CÁSSIO STARLING CARLOS
DA REDAÇÃO

Filmes como "Amor e Sedução" e "Lanternas Vermelhas" revelaram o talento do cineasta chinês Zhang Yimou para todo o mundo. Com um olhar pictórico, Yimou utiliza cores simbolicamente definidas em sua cultura para criar cenas de forte impacto. A faceta estetizante do seu talento , contudo, mascarava a questão mais crucial para seu cinema: os embaraços que uma sociedade opressiva impõe a seus cidadãos. É este dado mais político que vem à tona em "A História de Qiu Ju", seu quinto filme.
Abandonando deliberadamente a máscara estética, Yimou descreve aqui as atribulações de uma camponesa, vivida por sua atriz-fetiche –Gong Li, a protagonista de seus outros filmes e de "Adeus Minha Concubina". Qiu Ju, grávida, percorre o calvário que a burocracia comunista impõe àqueles que buscam o reconhecimento de um direito.
Seu marido sofre uma agressão física, chutado nos genitais pelo chefe da aldeia, a quem havia ironizado por não ter filhos homens, ou seja, herdeiros.

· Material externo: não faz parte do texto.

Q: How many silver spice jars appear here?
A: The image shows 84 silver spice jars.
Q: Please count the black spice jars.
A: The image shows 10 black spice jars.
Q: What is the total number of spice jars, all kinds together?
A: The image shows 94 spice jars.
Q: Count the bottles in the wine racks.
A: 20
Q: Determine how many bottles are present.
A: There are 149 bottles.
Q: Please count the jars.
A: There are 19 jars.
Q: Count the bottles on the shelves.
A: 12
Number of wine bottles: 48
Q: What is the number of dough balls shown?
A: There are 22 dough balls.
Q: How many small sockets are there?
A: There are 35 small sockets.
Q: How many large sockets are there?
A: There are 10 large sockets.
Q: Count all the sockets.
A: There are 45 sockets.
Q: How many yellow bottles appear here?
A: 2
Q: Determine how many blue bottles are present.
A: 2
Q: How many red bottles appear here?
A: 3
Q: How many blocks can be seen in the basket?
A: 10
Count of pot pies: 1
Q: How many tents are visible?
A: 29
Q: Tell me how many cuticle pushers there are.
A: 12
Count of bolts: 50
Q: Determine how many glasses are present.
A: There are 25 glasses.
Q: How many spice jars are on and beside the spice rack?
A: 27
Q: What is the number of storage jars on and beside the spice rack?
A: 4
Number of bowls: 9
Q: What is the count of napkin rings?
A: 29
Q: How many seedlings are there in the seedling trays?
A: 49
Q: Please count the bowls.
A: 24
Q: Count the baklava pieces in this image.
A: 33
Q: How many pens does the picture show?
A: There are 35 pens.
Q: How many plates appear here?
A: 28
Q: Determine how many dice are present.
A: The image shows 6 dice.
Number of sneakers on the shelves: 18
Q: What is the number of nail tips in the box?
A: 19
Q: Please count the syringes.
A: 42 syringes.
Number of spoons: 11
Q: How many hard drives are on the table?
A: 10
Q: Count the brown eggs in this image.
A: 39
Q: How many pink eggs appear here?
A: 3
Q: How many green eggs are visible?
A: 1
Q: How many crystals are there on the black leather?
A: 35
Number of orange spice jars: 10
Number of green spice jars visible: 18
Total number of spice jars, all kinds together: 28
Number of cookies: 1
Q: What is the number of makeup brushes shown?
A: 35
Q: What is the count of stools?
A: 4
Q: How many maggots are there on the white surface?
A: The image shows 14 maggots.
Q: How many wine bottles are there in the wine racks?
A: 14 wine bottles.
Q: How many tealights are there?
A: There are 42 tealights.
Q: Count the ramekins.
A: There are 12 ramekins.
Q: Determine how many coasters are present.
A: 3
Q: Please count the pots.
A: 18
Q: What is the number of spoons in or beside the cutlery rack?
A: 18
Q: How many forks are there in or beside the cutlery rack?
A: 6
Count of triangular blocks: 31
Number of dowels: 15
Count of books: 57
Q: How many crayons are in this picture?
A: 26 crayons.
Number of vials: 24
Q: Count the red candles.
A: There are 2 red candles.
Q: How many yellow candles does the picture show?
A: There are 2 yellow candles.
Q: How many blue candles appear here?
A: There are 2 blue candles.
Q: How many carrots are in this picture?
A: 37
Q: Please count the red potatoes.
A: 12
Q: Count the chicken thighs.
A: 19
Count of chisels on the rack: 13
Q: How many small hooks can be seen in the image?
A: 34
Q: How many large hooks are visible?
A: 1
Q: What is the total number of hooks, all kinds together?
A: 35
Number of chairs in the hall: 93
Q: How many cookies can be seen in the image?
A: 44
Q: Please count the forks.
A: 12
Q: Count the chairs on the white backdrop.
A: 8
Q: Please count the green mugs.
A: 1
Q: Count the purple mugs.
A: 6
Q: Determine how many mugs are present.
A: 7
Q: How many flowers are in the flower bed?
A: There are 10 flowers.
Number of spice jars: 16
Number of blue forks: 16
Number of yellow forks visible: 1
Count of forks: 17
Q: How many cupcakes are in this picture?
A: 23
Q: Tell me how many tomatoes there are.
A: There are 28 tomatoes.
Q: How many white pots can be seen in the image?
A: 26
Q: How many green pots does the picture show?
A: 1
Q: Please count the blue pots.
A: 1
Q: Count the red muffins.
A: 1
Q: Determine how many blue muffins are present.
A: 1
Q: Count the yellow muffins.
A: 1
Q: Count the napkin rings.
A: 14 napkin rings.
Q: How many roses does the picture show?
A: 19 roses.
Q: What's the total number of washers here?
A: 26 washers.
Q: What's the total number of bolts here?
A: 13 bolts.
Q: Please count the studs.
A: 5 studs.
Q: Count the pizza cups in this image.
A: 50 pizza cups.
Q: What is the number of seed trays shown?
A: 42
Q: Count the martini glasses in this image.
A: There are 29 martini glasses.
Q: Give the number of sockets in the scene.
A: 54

Renegando todo tipo de reparação financeira que lhes é oferecida, o casal a princípio luta junto.
Logo, Qiu Ju passa a lutar solitariamente e o ideal de justiça que disputa, a subversão dissimulada de seus gestos, a encaminha em direção a uma espécie de utopia libertária, porém pessoal, subjetiva, intransferível.
Mas, no meio tempo, sofre complicações no parto e, junto com seu marido, tem que recorrer ao chefe para não perder o bebê. A conclusão nitidamente regressiva de sua história provavelmente foi uma concessão que o diretor teve que fazer à rígida censura chinesa. O subterfúgio porém fica claro graças à ênfase que Yimou dá à luta solitária de sua heroína.
O interessante nesta narrativa está em situar a ação no presente e daí extrair uma representação realista e clara dos problemas que a China contemporânea atravessa.
Correspondente à opressão da terra, Qiu Ju vai descobrir outra, a dos centros urbanos. Sob este aspecto, o filme chega a lembrar alguns filmes brasileiros como "A Grande Cidade" de Cacá Diegues e "A Hora da Estrela" de Susana Amaral.
Com "A História de Qiu Ju", Yimou se liberta do esteticismo sufocante de seus filmes anteriores. O elenco composto por atores não profissionais, as cenas filmadas com a câmera escondida em meio à multidão das ruas, desarma a impressão de fixidez que os quadros filmados, dominantes em "Amor e Sedução" e "Lanternas Vermelhas" impunham.
O abandono do elemento pictórico, que atraiu o culto em torno dos filmes anteriores do diretor, pode decepcionar seus fãs de primeira hora. Mas o despojamento assegura o alcance que a abordagem diretamente política visa, sem cair na armadilha do sucesso internacional que é esquecido no festival do ano seguinte.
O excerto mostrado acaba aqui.